Alzheimer: il meccanismo all’origine della malattia

Il responsabile del morbo di Alzheimer non si deve cercare nell’ippocampo, la struttura del sistema nervoso coinvolta nelle funzioni della memoria. All’origine della malattia ci sarebbe invece la morte della parte di cervello che produce la dopamina, un neurotrasmettitore fondamentale per alcuni meccanismi di comunicazione tra i neuroni. Senza dopamina, insomma, i neuroni non funzionano. La scoperta, pubblicata su Nature Communications, è di un gruppo italiano della fondazione IRCCS Santa Lucia, del Cnr di Roma e dell’università Campus Bio-Medico, e aggiunge un tassello importante nella comprensione dei meccanismi di avvio della malattia.

La dopamina e l’Alzheimer

“Abbiamo effettuato un’accurata analisi morfologica del cervello – spiega Marcello D’Amelio, professore associato di Fisiologia Umana e Neurofisiologia all’università Campus Bio-Medico di Roma, coordinatore dello studio – e abbiamo scoperto che quando vengono a mancare i neuroni dell’area tegmentale ventrale, che sono quelli che producono la dopamina, il mancato apporto di questo neurotrasmettitore provoca il malfunzionamento dell’ippocampo, anche se le cellule di quest’ultimo restano intatte”.

Il ricordo

Negli ultimi 20 anni i ricercatori si sono focalizzati – per tentare di individuare le cause di una malattia che colpisce in Italia circa mezzo milione di persone oltre i 60 anni – sull’area da cui dipendono i meccanismi del ricordo, pensando che fosse proprio la progressiva degenerazione delle cellule dell’ippocampo la causa della malattia. E questo nonostante però le analisi sperimentali non avessero mai fatto registrare significativi processi di morte cellulare. Finora, cioè, nessun ricercatore aveva pensato che altre aree del cervello potessero essere coinvolte nell’insorgenza della patologia. “L’area tegmentale ventrale – spiega D’Amelio – non era stata approfondita perché si tratta di una parte profonda del sistema nervoso centrale, particolarmente difficile da indagare a livello neuro-radiologico

Effetto domino

I ricercatori sono riusciti a chiarire quali siano i dettagli molecolari della mancata comunicazione tra le cellule nervose che, nel tempo, provoca perdita di memoria. E si sono resi conto come la morte delle cellule cerebrali che producono dopamina provoca il mancato arrivo di questa sostanza nell’ippocampo, generando una specie di tilt che provoca la perdita di memoria.

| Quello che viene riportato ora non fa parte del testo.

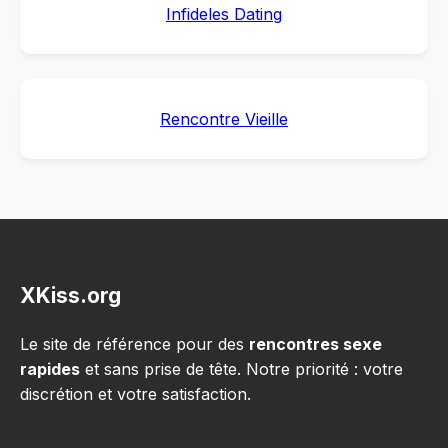
Infideles Dating
Rencontre Vieille
XKiss.org
Le site de référence pour des
rencontres sexe
rapides
et sans prise de tête. Notre priorité : votre
discrétion et votre satisfaction.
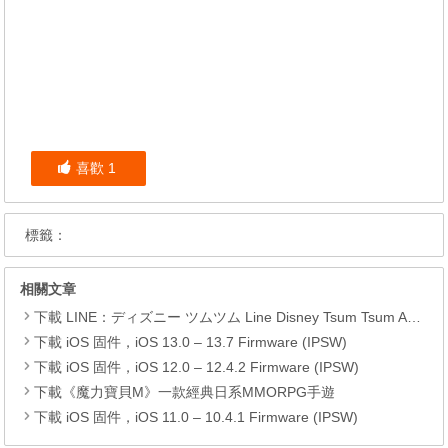
喜歡
1
標籤：
相關文章
下載 LINE：ディズニー ツムツム Line Disney Tsum Tsum APK
下載 iOS 固件，iOS 13.0 – 13.7 Firmware (IPSW)
下載 iOS 固件，iOS 12.0 – 12.4.2 Firmware (IPSW)
下載《魔力寶貝M》一款經典日系MMORPG手遊
下載 iOS 固件，iOS 11.0 – 10.4.1 Firmware (IPSW)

Come un effetto domino. Già nelle prime fasi di malattia lo studio ha evidenziato la morte progressiva dei soli neuroni dell’area tegmentale ventrale, e non quelli dell’ippocampo. Risultato coerente con la descrizione clinica della malattia fatta dai neurologi.

La conferma

Un’ulteriore conferma è stata ottenuta somministrando in laboratorio, su modelli animali, due terapie: una con L-DOPA, un amminoacido precursore della dopamina; l’altra basata invece su un farmaco che ne favorisce la degradazione. In tutti e due i casi si è registrato il recupero completo della memoria, in tempi relativamente rapidi. Nonché un pieno ripristino della vitalità e della facoltà motivazionale. “Abbiamo verificato che l’area tegmentale ventrale rilascia dopamina anche nel nucleo accumbens – continua D’Amelio – che è l’area che controlla gratificazione e disturbi dell’umore, garantendone il buon funzionamento”.

La depressione

Secondo gli autori della ricerca i cambiamenti del tono dell’umore non sarebbero – come si credeva finora – una conseguenza della comparsa dell’Alzheimer ma, al contrario, dovrebbero essere considerati una specie di campanello d’allarme dell’inizio della patologia. Quindi perdita d’umore e depressione sono due facce della stessa medaglia.

Le prospettive

Quali influenze può avere questo studio sulla cura della patologia? In realtà le prospettive che si aprono sono diverse. “Adesso servono tecniche neuro-radiologiche più efficaci – conclude D’Amelio – per scoprire i meccanismi di funzionamento e degenerazione dell’area tegmentale ventrale. E poiché anche il Parkinson è causato dalla morte dei neuroni che producono dopamina, si possono immaginare strategie terapeutiche comuni, per evitare in modo selettivo la morte di questi neuroni”.

I farmaci

I dati sperimentali hanno anche chiarito perché i farmaci “inibitori della degradazione della dopamina” sono utili solo per alcuni pazienti e solo nelle fasi iniziali della malattia, quando sopravvive un buon numero di neuroni dell’area tegmentale ventrale. Quando muoiono tutte le cellule, invece, non si produce più dopamina e il farmaco quindi non è efficace. La cura, insomma, resta lontana ma lo studio aggiunge un tassello decisivo nella comprensione dei meccanismi di avvio della malattia.